Problem statement:
Every line of the records that holds the word "Grindinis" should be copied out.

(Records from a data collection)
****************

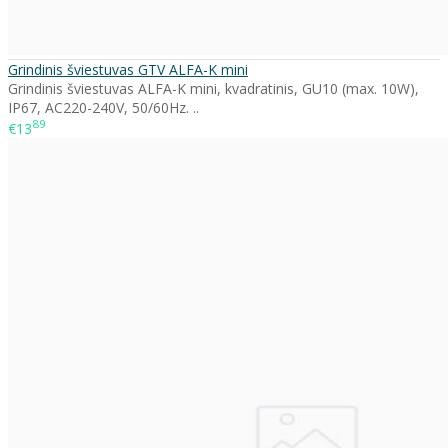
Grindinis šviestuvas GTV ALFA-K mini
Grindinis šviestuvas ALFA-K mini, kvadratinis, GU10 (max. 10W),
IP67, AC220-240V, 50/60Hz. ..
89
€13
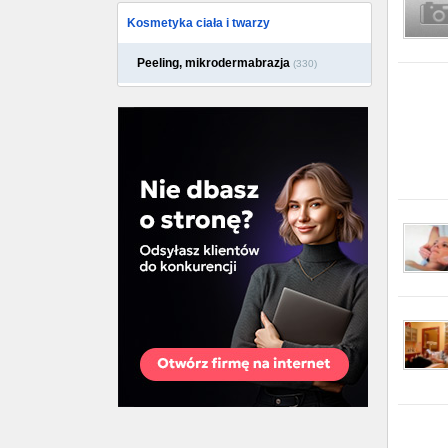
Kosmetyka ciała i twarzy
Peeling, mikrodermabrazja
(330)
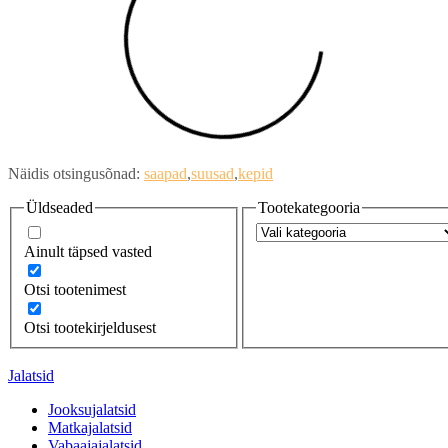
Näidis otsingusõnad:
saapad
suusad
kepid
Üldseaded
Tootekategooria
Ainult täpsed vasted
Otsi tootenimest
Otsi tootekirjeldusest
Jalatsid
Jooksujalatsid
Matkajalatsid
Vabaajajalatsid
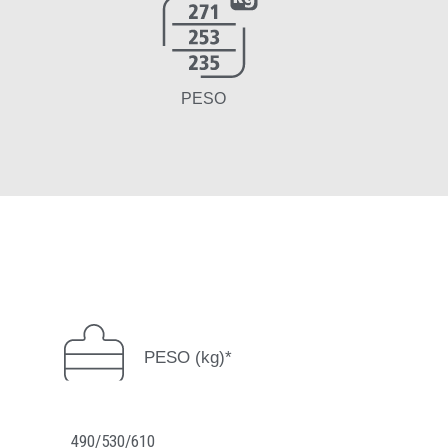
PESO
PESO (kg)*
490/530/610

****************

Solved problem:
Grindinis šviestuvas GTV ALFA-K mini
Grindinis šviestuvas ALFA-K mini, kvadratinis, GU10 (max. 10W),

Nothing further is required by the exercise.